Öyleyse, Rasûlullah SallAllahu Aleyhi ve Sellem zamanında olduğu gibi gençlik değişime nasıl öncülük edebilir? İslam tarihi, ölüm kalım meselelerinde yardımlaşan ve devletin inşasında katkıda bulunan sonsuza dek örnek kalacak genç şahsiyetlerle doludur. Nitekim Rasûlullah SallAllahu Aleyhi ve Sellem, gençliğe ordu komutanlığı gibi önemli görevler tevdi etmiştir. Yine onları namazlara imamlık yapmak, vahiy kâtipliği ve yargı ile ilgili işleri yürütmekle görevlendirmiştir. Rasûlullah SallAllahu Aleyhi ve Sellem şöyle buyurmaktadır:
أوصيكم بالشباب خيراً، فإنهم أرق أفئدة.. لقد بعثني الله بالحنيفية السمحة.. فحالفني الشباب وخالفني الشيوخ “Size gençlere iyi davranmasını tavsiye ederim. Zira onlar en narin kalpli olanlardır… Allah beni hoşgörülü hanîf ile gönderdi… Gençler benimle anlaştılar fakat ihtiyarlar bana muhalefet ettiler.” [Buhârî] Yine SallAllahu Aleyhi ve Sellem şöyle buyurmaktadır:
سبعة يظلهم الله في ظله يوم لا ظل إلا ظله إمام عادل، وشاب نشأ في عبادة الله “Yedi grup insan vardır ki kıyamet günü gölgenin olmadığı zaman Allah onu gölgelendirecektir. Adil imam (devlet başkanı), Allah’a ibadetle meşgul olan genç” Bundan dolayı gençliğe ergen nazarıyla değil, devlet adamı nazarıyla bakılmalıdır. Zira bedensel ve zihinsel değişimlerin meydana gelmesiyle birlikte olgunluk yaşına ulaşmış insanlardır onlar. Bu yaşlar aynı zamanda sorumluluk üstlenmenin ve mesuliyet sahibi olmanın yaşı olarak görülmelidir. İslam'ın tesir gücüyle gençlik yaşlarının enerjisi ve tesir gücünün mezcinden değişimin büyük liderleri ve öncüleri doğacaktır.

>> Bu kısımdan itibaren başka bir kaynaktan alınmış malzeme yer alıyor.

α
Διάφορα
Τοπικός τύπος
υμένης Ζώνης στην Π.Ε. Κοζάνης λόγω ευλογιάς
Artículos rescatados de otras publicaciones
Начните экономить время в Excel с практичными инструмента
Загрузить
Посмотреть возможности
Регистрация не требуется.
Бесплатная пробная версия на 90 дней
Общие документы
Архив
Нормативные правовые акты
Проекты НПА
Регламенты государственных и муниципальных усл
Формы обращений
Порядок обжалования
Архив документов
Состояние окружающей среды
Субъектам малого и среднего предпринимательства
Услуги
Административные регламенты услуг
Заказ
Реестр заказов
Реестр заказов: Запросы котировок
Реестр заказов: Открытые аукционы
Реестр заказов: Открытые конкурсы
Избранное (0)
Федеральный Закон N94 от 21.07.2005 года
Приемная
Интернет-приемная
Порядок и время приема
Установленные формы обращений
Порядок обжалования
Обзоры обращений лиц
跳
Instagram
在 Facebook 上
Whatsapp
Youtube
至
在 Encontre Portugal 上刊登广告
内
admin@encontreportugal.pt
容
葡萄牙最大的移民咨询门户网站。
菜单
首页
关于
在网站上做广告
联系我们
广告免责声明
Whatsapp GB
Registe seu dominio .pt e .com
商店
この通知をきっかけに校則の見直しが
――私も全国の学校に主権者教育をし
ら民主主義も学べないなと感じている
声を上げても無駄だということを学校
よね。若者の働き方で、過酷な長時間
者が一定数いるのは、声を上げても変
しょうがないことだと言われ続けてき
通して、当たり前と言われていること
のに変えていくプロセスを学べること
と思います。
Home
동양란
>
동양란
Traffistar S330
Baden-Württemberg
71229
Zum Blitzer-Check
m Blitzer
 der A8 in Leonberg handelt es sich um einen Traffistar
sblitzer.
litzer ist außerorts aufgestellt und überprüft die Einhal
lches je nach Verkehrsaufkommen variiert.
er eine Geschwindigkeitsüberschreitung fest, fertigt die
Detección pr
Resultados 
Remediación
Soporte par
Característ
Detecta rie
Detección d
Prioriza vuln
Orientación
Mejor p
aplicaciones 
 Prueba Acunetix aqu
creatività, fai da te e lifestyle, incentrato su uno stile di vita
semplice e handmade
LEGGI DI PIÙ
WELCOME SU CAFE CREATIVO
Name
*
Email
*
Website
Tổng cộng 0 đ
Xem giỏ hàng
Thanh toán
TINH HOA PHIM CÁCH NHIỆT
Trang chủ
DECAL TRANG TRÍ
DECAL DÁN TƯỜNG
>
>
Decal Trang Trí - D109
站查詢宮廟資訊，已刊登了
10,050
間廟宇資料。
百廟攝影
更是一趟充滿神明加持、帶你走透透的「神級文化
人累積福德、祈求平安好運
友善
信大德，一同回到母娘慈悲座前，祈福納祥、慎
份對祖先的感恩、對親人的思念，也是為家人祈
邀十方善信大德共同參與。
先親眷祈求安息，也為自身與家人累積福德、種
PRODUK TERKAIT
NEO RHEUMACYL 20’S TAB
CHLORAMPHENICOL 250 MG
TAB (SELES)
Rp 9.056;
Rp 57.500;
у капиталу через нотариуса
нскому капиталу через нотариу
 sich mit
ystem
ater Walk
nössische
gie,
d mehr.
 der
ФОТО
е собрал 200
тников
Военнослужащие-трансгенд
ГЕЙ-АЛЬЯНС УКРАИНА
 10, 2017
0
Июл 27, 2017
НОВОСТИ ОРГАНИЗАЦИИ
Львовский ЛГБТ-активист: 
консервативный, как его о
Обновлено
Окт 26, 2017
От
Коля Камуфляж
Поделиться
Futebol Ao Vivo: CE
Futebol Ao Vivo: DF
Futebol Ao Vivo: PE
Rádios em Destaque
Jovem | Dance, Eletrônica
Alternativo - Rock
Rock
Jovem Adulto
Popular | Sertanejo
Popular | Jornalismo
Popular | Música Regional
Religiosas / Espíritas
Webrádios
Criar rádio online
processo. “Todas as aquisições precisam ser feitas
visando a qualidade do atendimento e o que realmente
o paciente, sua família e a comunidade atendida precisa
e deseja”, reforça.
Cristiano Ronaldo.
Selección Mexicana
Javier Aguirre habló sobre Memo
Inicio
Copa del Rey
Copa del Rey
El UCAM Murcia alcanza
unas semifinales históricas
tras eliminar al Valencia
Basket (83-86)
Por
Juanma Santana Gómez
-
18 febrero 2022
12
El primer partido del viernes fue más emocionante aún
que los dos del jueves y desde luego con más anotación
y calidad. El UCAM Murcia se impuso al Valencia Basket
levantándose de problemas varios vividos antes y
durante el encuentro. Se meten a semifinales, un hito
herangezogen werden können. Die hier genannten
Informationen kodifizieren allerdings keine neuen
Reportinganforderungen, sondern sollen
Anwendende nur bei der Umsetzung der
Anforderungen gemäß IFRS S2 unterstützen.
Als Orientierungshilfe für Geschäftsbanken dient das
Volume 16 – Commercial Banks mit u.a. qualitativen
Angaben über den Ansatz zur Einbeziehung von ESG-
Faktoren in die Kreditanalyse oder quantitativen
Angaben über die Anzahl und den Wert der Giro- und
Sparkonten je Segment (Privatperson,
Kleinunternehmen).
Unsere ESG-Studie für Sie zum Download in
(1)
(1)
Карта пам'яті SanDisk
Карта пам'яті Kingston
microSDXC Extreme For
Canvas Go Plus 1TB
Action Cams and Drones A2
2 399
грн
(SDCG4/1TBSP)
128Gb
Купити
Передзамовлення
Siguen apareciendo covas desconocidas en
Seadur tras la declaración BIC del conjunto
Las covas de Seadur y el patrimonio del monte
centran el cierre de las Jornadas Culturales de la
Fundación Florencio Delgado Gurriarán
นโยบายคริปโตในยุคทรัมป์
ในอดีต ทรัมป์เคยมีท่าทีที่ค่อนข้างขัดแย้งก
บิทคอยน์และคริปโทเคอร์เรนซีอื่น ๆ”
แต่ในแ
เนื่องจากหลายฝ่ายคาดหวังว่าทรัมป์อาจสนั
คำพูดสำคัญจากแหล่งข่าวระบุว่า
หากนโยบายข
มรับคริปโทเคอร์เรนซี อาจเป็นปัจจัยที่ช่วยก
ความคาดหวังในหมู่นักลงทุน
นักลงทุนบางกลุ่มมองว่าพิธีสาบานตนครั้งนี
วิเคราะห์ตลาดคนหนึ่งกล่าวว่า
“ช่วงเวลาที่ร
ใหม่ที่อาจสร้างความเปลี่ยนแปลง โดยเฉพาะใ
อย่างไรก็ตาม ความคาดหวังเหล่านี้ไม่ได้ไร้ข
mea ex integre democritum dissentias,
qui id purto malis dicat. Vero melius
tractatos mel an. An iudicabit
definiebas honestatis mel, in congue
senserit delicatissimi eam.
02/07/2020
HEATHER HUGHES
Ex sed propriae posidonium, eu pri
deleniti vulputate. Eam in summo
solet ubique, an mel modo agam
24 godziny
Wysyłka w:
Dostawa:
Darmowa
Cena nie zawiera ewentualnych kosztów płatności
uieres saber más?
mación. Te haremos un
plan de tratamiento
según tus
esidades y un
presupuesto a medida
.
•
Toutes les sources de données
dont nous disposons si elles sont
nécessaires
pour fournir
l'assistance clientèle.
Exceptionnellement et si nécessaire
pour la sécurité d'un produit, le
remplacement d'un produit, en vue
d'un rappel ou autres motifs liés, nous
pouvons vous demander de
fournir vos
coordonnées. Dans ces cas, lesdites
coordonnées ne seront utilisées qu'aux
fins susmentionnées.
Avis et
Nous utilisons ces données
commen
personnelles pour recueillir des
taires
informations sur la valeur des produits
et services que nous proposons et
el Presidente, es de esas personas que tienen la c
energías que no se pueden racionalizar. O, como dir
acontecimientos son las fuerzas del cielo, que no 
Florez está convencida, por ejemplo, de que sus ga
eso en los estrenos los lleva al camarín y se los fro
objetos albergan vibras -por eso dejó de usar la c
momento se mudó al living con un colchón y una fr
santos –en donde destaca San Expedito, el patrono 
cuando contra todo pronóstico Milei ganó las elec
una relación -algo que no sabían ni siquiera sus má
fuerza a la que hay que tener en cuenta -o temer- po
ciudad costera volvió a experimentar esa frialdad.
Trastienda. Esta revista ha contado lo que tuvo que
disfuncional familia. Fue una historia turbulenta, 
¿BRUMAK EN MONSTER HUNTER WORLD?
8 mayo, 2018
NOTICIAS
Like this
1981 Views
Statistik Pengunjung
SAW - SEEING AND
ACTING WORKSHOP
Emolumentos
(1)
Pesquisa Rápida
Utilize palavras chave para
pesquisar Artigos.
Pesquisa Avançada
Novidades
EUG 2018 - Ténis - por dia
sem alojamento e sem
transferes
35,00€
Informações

Allah'a kullukla yetişmiş gençliğe gelince: Sömürgecilerin İslam beldelerindeki hakimiyeti izale edilmek zorundadır. Bu da kendilerine hükmeden rejimlerin yıkılmasından başkasıyla gerçekleşmeyecektir. Bazı yüzleri değiştirmekle veya anayasalarda madde değişiklikleri yapıp yerine başka beşeri maddeler getirmekle gerçekleşmeyecektir. Aksine bu değişim, sadece nizamı Ümmetin Akidesinden fışkıran, Nübüvvet Metodu üzere Raşidi Hilafet'in tekrar ikame edilmesiyle gerçekleşecektir. Allah Subhânehu Teâlâ şöyle buyurmaktadır:
نَحْنُ نَقُصُّ عَلَيْكَ نَبَاَهُمْ بِالْحَقّ اِنَّهُمْفِتْيَةٌاٰمَنُوابِرَبِّهِمْوَزِدْنَاهُمْهُدًى“Biz sana onların haberlerini gerçek olarak anlatıyoruz: Şüphesiz onlar Rablerine inanmış birkaç genç yiğitti. Biz de onların hidayetlerini artırmıştık.” [Kehf 13]
Öyleyse ey gençlik! Sakın sana zulmedenlere, seni aciz olmakla, yetersiz ve istikrarsız olmakla suçlayanlara meyletme. Sizden öncekilerin olduğu gibi, bu Ümmetin şanını ve medeniyetini inşa eden, dini, devleti ve izzeti koruyanlar gibi olun. Dininizle aziz, ümmetinizle izzetli olun. Davete icabet etmek, kulların halini düzeltecek ve kulların Rabbini razı edecek olan İslâmî hayatı yeniden başlatmak için çalışmak suretiyle akidenizle aydınlanın.